Isn’t all of this in some way arrogant? To think that somehow I know what others need? Isn’t a little out of sorts to think that I (or any of us) can be first in leading others to heaven, fullness, completion, satisfaction, riches, --
Isn’t it sort of like being among the disciples in this morning’s readings, arguing about who will be first because they were the best of the disciples? Who will be #1?
It seems the desire for being number one in the first century already had its roots before we though we created the ad campaign or Sinatra sang the phrase…
And isn’t the message, the simple, humble, “unself” elevating command, the secret of living a faithful life as it always has been, as Jesus responded to the disciples jockeying for position:
If you wish to be first, you must be last. For it is in service to others, caring for other’s needs that the true heart and faithfulness are achieved. Be like the children, welcome them in my name (in words or in the quietness and actions of your heart) and you welcome the one who sent me. Welcome them and you welcome God. This is the message, the way, the path…
No matter what, love others; serve others. Even when the best you can do is to refrain from saying anything, letting go, forgiving from a distance…or being unsure of what to do. Love. Serve. Be still. And know God is.
So much of the confusion stems from the past; after what I have done how can it really be different; how can I be right with Go; maybe it’s just easier to speed up my wireless download speeds and hope for the best…
All kidding aside. What am I supposed to do?
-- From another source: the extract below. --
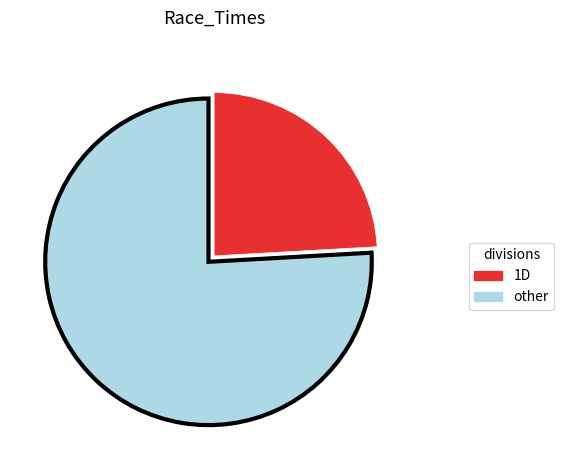

Does any single category account for the majority?

Yes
How do I get over the mistakes I’ve made, the times I’ve come up short, not taken the actions I’ve needed to help others or myself, been confused about when love and tough love are or aren’t, used the words I wished I hadn’t or kept silent the words I wished I had spoken…weren’t said.
On this eve of Yom Kippur, the holiest day in the year for our Jewish sisters and brothers, the day on which Jews see themselves as closest to God and the quintessence of their own souls. Let us do the same.
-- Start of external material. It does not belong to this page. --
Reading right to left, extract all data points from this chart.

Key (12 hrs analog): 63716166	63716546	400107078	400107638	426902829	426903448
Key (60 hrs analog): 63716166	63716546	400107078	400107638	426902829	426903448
Let us also pray the prayer of Yom Kippur asking for forgiveness and purification, being cleansed of our sins – those things that distance us from God.
Let us be like little children, washed of all we never needed to know or carry, and somehow let us be content with acceptance – acceptance of our limitations and the unlimited presence of God’s love in our lives.
Let us have no need to orchestrate events, but remember who the great conductor is and follow; listen as directed from the ancient and opening prayer of the Torah - Shema Ysrael
Hear O Israel, the Lord is our God, the Lord is One
And as instructed by Jesus when questioned about what was the most important commandment of all:
To love God with all your heart, all your soul, and all your might and to love one another as you love yourselves.
And in so doing, in so remembering, we will know the one who has sent us all…and there’s a good chance that heaven or hell, tsunami or technology will not dissuade us from loving and serving one another – and for that being enough. Really enough. Welcoming the teachings of Jesus, being childlike, and, in so doing, welcoming the One who created us all. Could it really be that simple? Could it be? Could it?